### Selected excerpt

###

Patent Application
20200207559
The present disclosure is related to a dust-free system and a method for manufacturing a panel using the same.
Display panels have important applications in consumer electronics, entertainment, military and other fields. A typical manufacturing process of a panel includes numerous steps. For example, lithography is a crucial step that greatly affects the performance of the panel. As pixel pitches of the panel are gradually decreased for providing greater resolution, small particles, including even those with a scale of micrometers, in the manufacturing environment can contaminate the panel substrate and lead to defects of the panel. Product yield is therefore decreased by exposure of the panel substrate to particles of micrometer scale.
From an aspect, the present disclosure provides a method for manufacturing a panel. The method includes several steps. A first operation on a substrate in a first machine station is performed, and a second operation on the substrate in a second machine station is then performed. The substrate is transferred between the first machine station and the second machine station, wherein the substrate is transferred in a mini-environment by a panel carrier.
In an embodiment of the present disclosure, the first and second operations comprise at least one of: a coating operation, a deposition operation, an exposure operation, a developing operation, a packaging operation and an inspection.
In an embodiment of the present disclosure, the panel carrier comprises at least one of a machine arm, crane system, a panel cart and a conveyor system.

###

### Material provided

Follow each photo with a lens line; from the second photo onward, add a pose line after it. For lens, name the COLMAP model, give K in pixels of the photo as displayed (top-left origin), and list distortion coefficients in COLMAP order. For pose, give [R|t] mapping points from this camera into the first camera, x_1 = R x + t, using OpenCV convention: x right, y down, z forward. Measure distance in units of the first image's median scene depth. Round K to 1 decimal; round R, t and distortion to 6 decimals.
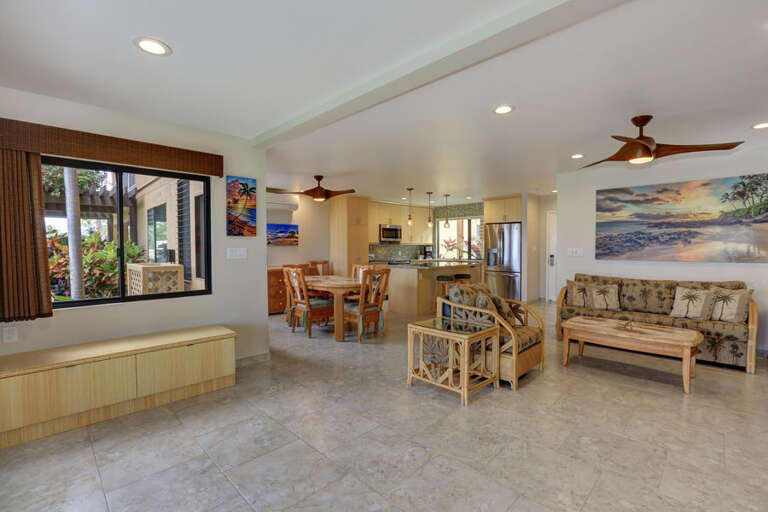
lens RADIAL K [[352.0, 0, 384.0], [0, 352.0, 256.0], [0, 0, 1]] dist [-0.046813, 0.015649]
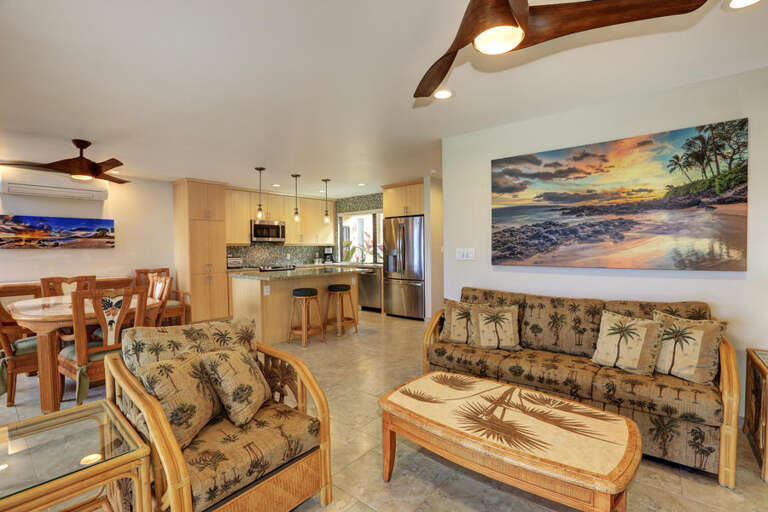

###

### About this task
Please continue the patent text on the dust-free system for panel manufacturing from where it stops.

### Expected answer
In an embodiment of the present disclosure, the step of transferring the substrate includes: filling a cart chamber of the panel carrier with a gas, wherein the gas is circulated into and out of the cart chamber; interconnecting the cart chamber of the panel cart and a buffer chamber of the first machine station to form a space filled with the gas; transferring the substrate from the buffer chamber into the cart chamber; separating the panel cart and the first machine station; and transferring the substrate from the mini-environment of the cart chamber to the second machine station.
In an embodiment of the present disclosure, the step of transferring the substrate includes: forming the mini-environment in the panel carrier; connecting the panel carrier to the first machine station; loading the substrate into a buffer chamber of the first machine station from the mini-environment of the panel carrier; and disconnecting the panel carrier and the first machine station.
In an embodiment of the present disclosure, the method further includes: filling a gas into the mini-environment, wherein the gas is selected from at least one of nitrogen and inert gases.
In an embodiment of the present disclosure, the method further includes: filtering the gas to be filled into the mini-environment.
In an embodiment of the present disclosure, the mini-environment conforms to ISO class 3 environment, having a maximum of 8 particles per cubic meter that are 1 micrometer or larger; a maximum of 35 particles per cubic meter that are 0.5 micrometers or larger; a maximum of 102 particles per cubic meter that are 0.3 micrometers or larger; a maximum of 237 particles per cubic meter that are 0.2 micrometers or larger; and a maximum of 1000 particles per cubic meter that are 0.1 micrometers or larger.
From another aspect, the present disclosure provides a dust-free system for panel manufacturing. The dust-free system includes: a cabin, a plurality of machine stations, an air pump and a filter. The cabin defines a mini-environment. The plurality of machine stations is for performing different manufacturing operations, and each of the machine stations has a load port connecting the mini-environment of the cabin. The air pump is to pump a gas into and out of the mini-environment. The filter is at a gas entrance to the mini-environment to filter the gas in the mini-environment.
In an embodiment of the present disclosure, the load port of each of the machine stations is inside the cabin.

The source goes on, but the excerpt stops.